Ben Stokes
Ben Stokes (AFP Photo)

England allrounder Ben Stokes was bizarrely recalled despite crossing the field of play after being caught and bowled by Alzarri Joseph on Day 1 of the third Test against West Indies in St Lucia. (ALSO READ: Never been recalled to bat from changing room – Stokes)

During the 70th over, Stokes pulled a short delivery back to the Joseph who did well to grab onto a fairly difficult catch off his own bowling.

A disappointed Stokes left the field after making 52, leaving England 194/5. England’s No. 7 Jonny Bairstow had already made his way to the middle when replay on the big screen at the ground revealed Joseph had overstepped and thereby had bowled a no ball.

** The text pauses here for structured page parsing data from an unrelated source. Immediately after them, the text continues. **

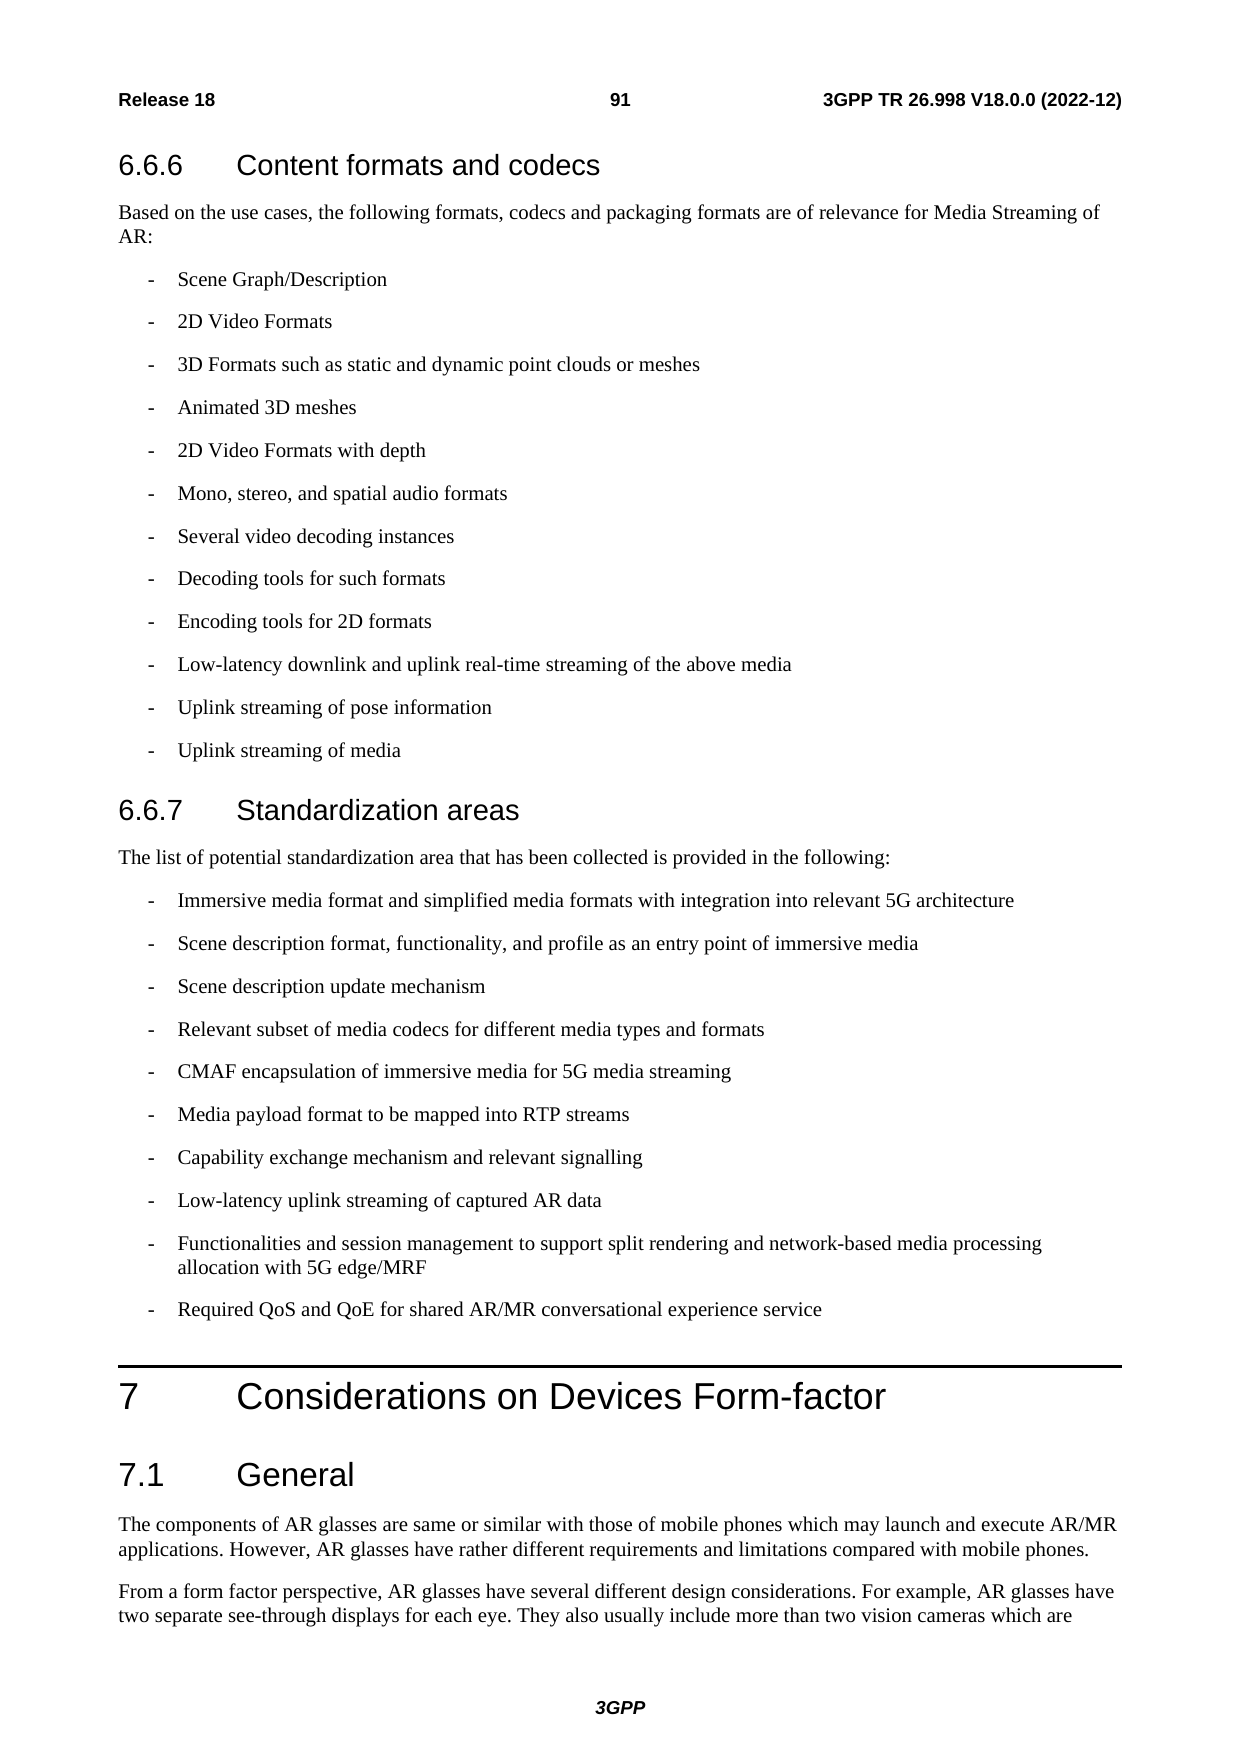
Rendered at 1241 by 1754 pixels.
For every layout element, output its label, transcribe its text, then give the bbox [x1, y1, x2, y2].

text - Scene description format, functionality, and profile as an entry point of immersive media [148, 931, 1122, 955]
subtitle 7 Considerations on Devices Form-factor [118, 1368, 1122, 1418]
text - 2D Video Formats [148, 309, 1122, 333]
text - Mono, stereo, and spatial audio formats [148, 481, 1122, 505]
text - Encoding tools for 2D formats [148, 609, 1122, 633]
text - Relevant subset of media codecs for different media types and formats [148, 1016, 1122, 1041]
text - 2D Video Formats with depth [148, 438, 1122, 462]
text - Media payload format to be mapped into RTP streams [148, 1102, 1122, 1126]
text Based on the use cases, the following formats, codecs and packaging formats are of relevance for Media Streaming of AR: [118, 200, 1122, 248]
text The list of potential standardization area that has been collected is provided in the following: [118, 845, 1122, 869]
text - CMAF encapsulation of immersive media for 5G media streaming [148, 1059, 1122, 1083]
subtitle 6.6.7 Standardization areas [118, 793, 1122, 826]
text - Scene Graph/Description [148, 267, 1122, 291]
text - Low-latency uplink streaming of captured AR data [148, 1188, 1122, 1212]
text - Animated 3D meshes [148, 395, 1122, 419]
text - 3D Formats such as static and dynamic point clouds or meshes [148, 352, 1122, 376]
text - Decoding tools for such formats [148, 566, 1122, 590]
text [118, 1579, 1122, 1627]
text - Uplink streaming of pose information [148, 695, 1122, 719]
text - Several video decoding instances [148, 523, 1122, 548]
text - Required QoS and QoE for shared AR/MR conversational experience service [148, 1297, 1122, 1321]
text - Low-latency downlink and uplink real-time streaming of the above media [148, 652, 1122, 676]
text - Functionalities and session management to support split rendering and network-based media processing allocation with 5G edge/MRF [148, 1231, 1122, 1279]
subtitle 7.1 General [118, 1455, 1122, 1494]
text - Capability exchange mechanism and relevant signalling [148, 1145, 1122, 1169]
text - Scene description update mechanism [148, 974, 1122, 998]
text - Uplink streaming of media [148, 738, 1122, 762]
text The components of AR glasses are same or similar with those of mobile phones which may launch and execute AR/MR applications. However, AR glasses have rather different requirements and limitations compared with mobile phones. [118, 1512, 1122, 1561]
text - Immersive media format and simplified media formats with integration into relevant 5G architecture [148, 888, 1122, 912]
subtitle 6.6.6 Content formats and codecs [118, 147, 1122, 181]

Third umpire Chris Gaffaney altered his on-field counterpart Rod Tucker about it who in turn signalled the no-ball meaning Stokes, who had already climbed up the pavilion stairs, had to return.

The dramatic turn of events left everyone confused. However, what transpired was perfectly within the new rules that allow for a batter to be recalled even if he/she has stepped out of the field of play, provided the next ball hasn’t been delivered after dismissal.

The erstwhile rule would have prevented any such reversal. However, in April 2017, the Marylebone Cricket Club (MCC) introduced Law 31.7 which deals with the possibility of batsmen “leaving the wicket under a misapprehension”.

As per the new code, which came into effect from October 2017, “An umpire shall intervene if satisfied that a batsman, not having been given out, has left the wicket under a misapprehension of being out. The umpire intervening shall call and signal Dead ball to prevent any further action by the fielding side and shall recall the batsman.

“A batsman may be recalled at any time up to the instant when the ball comes into play for the next delivery, unless it is the final wicket of the innings, in which case it should be up to the instant when the umpires leave the field.”

Stokes remained unbeaten on 62 alongside Jos Buttler (67*) as the duo lead England’s recovery after they were reduced to 107/4 to finish Day 1 at 231/4 in 83 overs.